===== Text section

Today on March 12th 2013, we, the Tibetan Women’s Association, commemorate the 54th anniversary of National Tibetan Women’s Uprising Day. March 12, 1959 is a significant day in the history of Tibetan women, a date on which Tibetan women rose against the brutal crackdown of the Chinese government in the capital city of Lhasa.The Tibetan Women’s Association is an organization of Tibetan women from all three provinces of Tibet that constantly work together to mobilize and support for the Tibetan political struggle. It is also a non-govermental organization approved by the Central Tibetan Administration in Exile.
Today is the day on which thousands of Tibetan women peacefully resisted the Chinese forces in Lhasa. They delivered petitions to the embassies of India, Bhutan, Nepal, and to representatives of Muslim committees to notify them about the critical situation of Tibet, and to urge them to intervene in this serious matter. During this uprising, hundreds of Tibetan women lost their lives in the brutal crackdown, and many of them were arrested. We also cannot neglect to remember the massacre of the leaders of the arrested women. In 1966, at the time of the Cultural Revolution, these women were taken east of Sera Monastery and killed. A few of them were taken to places in Lhasa, and to Poo lingka, Nyimo and Shigatse to be murdered at the hands of Chinese authorities.
We remember and honor the great sacrifices that all these martyrs have made to preserve our culture, identity, and freedom. In their name, we vow that these hardships will not be had in vain. We continue to stand resolutely united in a firm commitment of utmost service to the cause of Tibet.
The Chinese occupation of Tibet began in 1949. As the situation became more tense, both religious leaders and the lay public requested His Holiness the Dalai Lama to take on the responsibility of becoming the temporal and spiritual leader of Tibet. He then was only sixteen years old, but agreed to take on this role.

==========
===== The data

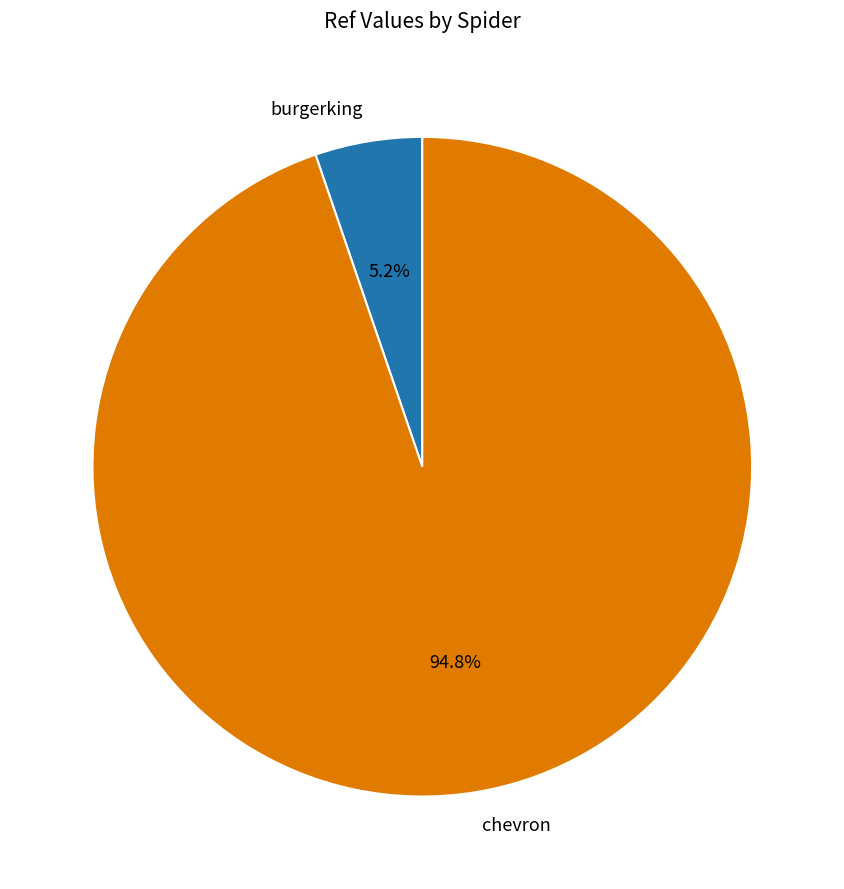

Which slice is the largest?

chevron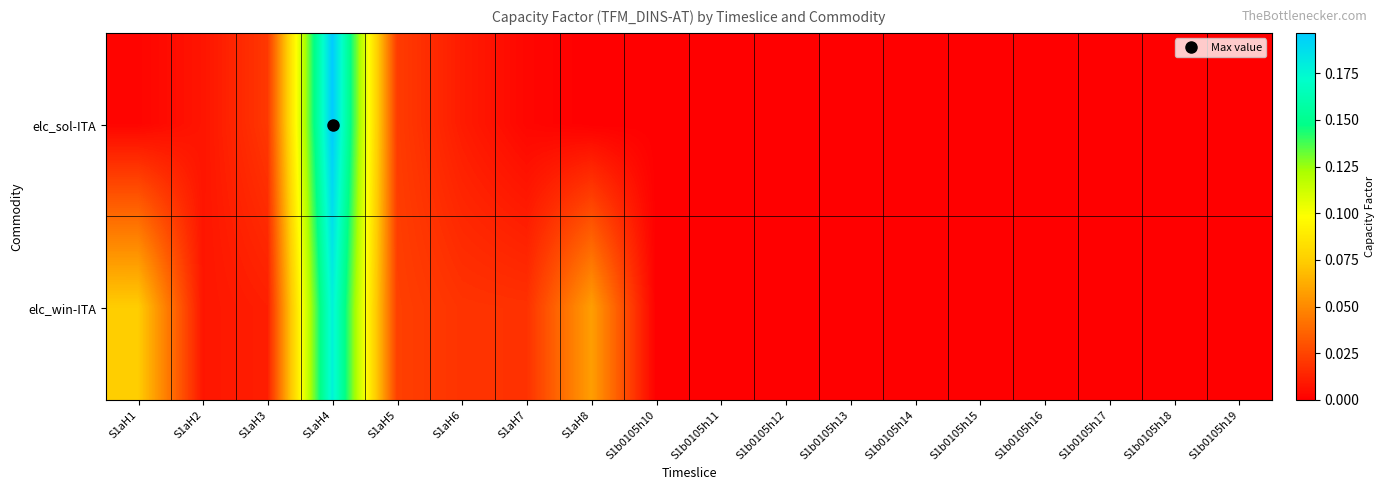

At which category does the chart reach its peak across all series?

S1aH4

==========

From the statement on Tibetan Women's Uprising Day, write out word for word the part that opens with the words containing "The Chinese occupation" and closes with "on this role.".

Completed exercise:
The Chinese occupation of Tibet began in 1949. As the situation became more tense, both religious leaders and the lay public requested His Holiness the Dalai Lama to take on the responsibility of becoming the temporal and spiritual leader of Tibet. He then was only sixteen years old, but agreed to take on this role.